Two Poems by Liz Alani

Pet Therapy

Sometimes a cat is enough to keep you going
When struggling forward seems pointless.
Sage-eyed and downy-furred
Purring your name like an emperor:
Love me, feed me, entertain me.
Twelve years ago I rescued a sable bundle of charm
And named him Badu.
He reached his paw through the shelter cage and Claimed. Me. Whole.
The adoption counselor said, “Oh honey, you don’t choose your pets,
They choose you!”
And a love story was born.

Sometimes being needed by someone anything is lifeblood.
My mother said before she died, “Liz you find a way to be needed.
You’re at your best when you’re needed.”
And so I manned crisis lines where the hopeless called for reasons to live.
For decades I helped the unhoused feel seen and heard and fed.
And now, every day, I don the great mantle of feline caregiver.
I tend to this four-pawed wonder, this soulful companion
Who depends on my love and presence
And hangs out with me to binge Netflix and popcorn,
To Facetime and read poems and other childless cat lady pursuits.

Sometimes Badu is the gossamer thread of purpose
That keeps me woven into life’s tapestry.
Sometimes in a whole day,
He is the only one who gazes deeply into my eyes,
Unblinking, disarming, conveying— You are my person.
I admire his empathy and intuition and play.
I could do worse than sprawling in a patch of sun
Purring a melody at twilight
Sensing the stir of glittered dust floating in the air.

Sometimes when the stuff that keeps me going—
Community and meaning and hope—
When those lifelines are too over the rainbow
Too pixelated on a tiny screen
Too underground or in-crowd
A feline is my consolation prize.
When I am too tender to brave this world
With its din and glamour and madness
And I crave an abiding solace to sing me home to myself
A cat is enough.

*

The Object

When I was nearly twenty
I discovered a sure way to keep myself the thing
The mere object
The gazed upon:
I gatecrashed a world where girls glance haughty at a lens
And stride to client after client
In Milan Paris London
Backpacks slung over fluted shoulders
Presenting their portfolios like offerings
To the fashionista gods
Who dissect their bodies, their hearts

And in that mythic world
The gazelles and white teethed sirens
Were a riot of skin and swagger and shine
Their confidence a riddle to me—
But I had a secret weapon
I was the girl with something to prove
The scrappy walking wound
The clown from a ruinous yellow house
I was nothing if I couldn’t be special
I was determined to come true

Sure, I had height and bone structure
But you can go a long way on defiance
And not enough-ness
I used shame as a catalyst
Not to be a designer’s muse or one of the supers
But to get out of my skin and step into her:
The Model
That parsed and glorified product
Until one day I could inhabit something truer
Something full-throated and innermost
And walk through the world without armor
Without the mirage of perfection

*

Liz Alani is an award-winning author who spent two decades as a nomadic model.
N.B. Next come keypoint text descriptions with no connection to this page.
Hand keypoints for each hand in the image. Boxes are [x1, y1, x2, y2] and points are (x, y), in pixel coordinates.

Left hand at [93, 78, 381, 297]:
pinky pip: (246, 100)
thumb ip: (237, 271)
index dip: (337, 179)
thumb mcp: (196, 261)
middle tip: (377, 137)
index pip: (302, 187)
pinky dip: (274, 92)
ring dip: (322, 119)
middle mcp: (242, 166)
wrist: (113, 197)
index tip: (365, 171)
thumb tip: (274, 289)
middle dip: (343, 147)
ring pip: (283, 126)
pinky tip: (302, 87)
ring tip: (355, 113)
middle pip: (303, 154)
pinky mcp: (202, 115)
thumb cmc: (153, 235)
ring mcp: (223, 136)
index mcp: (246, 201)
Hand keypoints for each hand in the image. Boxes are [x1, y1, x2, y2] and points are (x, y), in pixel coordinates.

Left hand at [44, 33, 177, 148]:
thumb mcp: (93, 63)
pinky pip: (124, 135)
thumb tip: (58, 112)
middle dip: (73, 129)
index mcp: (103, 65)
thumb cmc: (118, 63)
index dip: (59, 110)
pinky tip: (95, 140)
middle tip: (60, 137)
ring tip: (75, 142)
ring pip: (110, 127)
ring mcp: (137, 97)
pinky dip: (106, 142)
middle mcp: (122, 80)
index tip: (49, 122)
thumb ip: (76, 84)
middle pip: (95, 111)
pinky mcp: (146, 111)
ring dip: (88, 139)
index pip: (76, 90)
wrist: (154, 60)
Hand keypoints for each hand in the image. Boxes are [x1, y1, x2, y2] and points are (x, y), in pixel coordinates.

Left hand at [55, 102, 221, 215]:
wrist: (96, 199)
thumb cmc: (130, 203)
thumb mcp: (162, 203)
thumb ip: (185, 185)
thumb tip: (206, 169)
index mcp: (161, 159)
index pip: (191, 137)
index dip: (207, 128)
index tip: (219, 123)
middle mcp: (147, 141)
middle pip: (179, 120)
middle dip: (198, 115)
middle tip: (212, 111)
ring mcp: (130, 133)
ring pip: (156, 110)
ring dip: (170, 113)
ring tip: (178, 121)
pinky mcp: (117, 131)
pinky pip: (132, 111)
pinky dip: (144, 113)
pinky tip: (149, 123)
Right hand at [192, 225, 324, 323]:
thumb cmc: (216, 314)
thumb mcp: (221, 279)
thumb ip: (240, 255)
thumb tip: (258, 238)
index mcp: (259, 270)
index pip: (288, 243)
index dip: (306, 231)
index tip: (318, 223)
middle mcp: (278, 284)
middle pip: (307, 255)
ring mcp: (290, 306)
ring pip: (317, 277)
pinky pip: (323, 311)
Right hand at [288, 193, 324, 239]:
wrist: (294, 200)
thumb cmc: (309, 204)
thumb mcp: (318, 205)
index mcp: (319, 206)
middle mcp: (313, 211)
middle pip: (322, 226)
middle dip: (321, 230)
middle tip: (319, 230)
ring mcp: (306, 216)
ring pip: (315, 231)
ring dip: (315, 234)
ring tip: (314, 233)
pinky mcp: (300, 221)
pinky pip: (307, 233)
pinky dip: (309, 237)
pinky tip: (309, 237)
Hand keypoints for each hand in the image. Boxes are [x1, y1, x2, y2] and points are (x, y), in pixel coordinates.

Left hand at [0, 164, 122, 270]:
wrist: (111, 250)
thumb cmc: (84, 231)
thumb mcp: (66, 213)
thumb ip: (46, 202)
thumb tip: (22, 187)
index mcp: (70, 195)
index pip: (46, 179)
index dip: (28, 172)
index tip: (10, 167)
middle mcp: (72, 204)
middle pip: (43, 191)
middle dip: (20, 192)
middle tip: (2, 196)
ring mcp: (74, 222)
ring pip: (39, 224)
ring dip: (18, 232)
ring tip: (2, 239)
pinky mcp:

Her poetry and prose explore selfhood and objectification, trauma and grief, the power of aging, and the pursuit of peace. She lives in Austin. lizalani.com

6 thoughts on “Two Poems by Liz Alani

  1. I love both of these poems so much. Not only perfectly written, but so much depth and understanding on the human condition, such wonderful observations. This line hit me so hard:

    “Liz you find a way to be needed.
    You’re at your best when you’re needed.”
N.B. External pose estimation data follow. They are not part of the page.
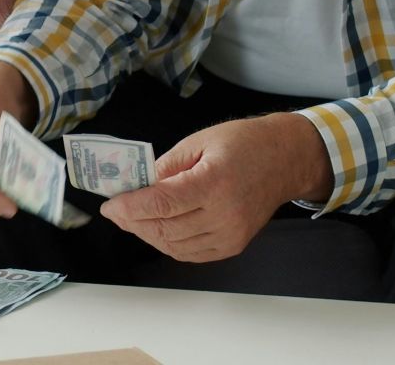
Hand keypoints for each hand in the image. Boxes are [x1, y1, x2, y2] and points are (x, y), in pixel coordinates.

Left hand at [98, 112, 331, 262]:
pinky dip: (168, 244)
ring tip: (131, 219)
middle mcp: (224, 214)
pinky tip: (155, 229)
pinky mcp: (233, 245)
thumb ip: (165, 167)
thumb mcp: (198, 142)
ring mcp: (230, 234)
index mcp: (214, 182)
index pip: (161, 203)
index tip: (109, 205)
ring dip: (147, 234)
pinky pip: (191, 253)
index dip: (130, 207)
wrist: (285, 160)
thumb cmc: (243, 143)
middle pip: (164, 228)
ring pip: (174, 245)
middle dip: (132, 222)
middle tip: (115, 211)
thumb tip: (136, 186)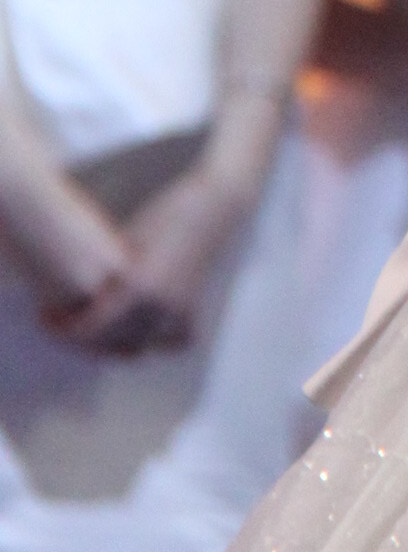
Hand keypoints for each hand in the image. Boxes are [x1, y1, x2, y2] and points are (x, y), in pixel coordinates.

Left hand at [43, 163, 239, 355]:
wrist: (215, 204)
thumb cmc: (167, 211)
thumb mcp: (126, 242)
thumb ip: (107, 275)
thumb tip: (79, 297)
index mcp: (138, 287)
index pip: (90, 329)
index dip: (63, 330)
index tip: (47, 319)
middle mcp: (160, 307)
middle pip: (110, 344)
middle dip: (81, 338)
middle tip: (62, 324)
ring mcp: (180, 311)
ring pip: (137, 347)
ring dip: (112, 342)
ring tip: (93, 326)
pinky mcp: (193, 308)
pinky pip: (170, 341)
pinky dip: (152, 340)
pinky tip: (138, 327)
    As a wife and mother with two dogs and two cats – all rescues – I concur wholeheartedly with the poem “Pet Therapy.” My pets often pull me back from the brink of existential crisis.

    Looking forward to reading more of Liz’s work. Brava!

    1. Oh, the cat poem in particular tugs at my heart. Both of these poems offer up so many ideas and images to relish.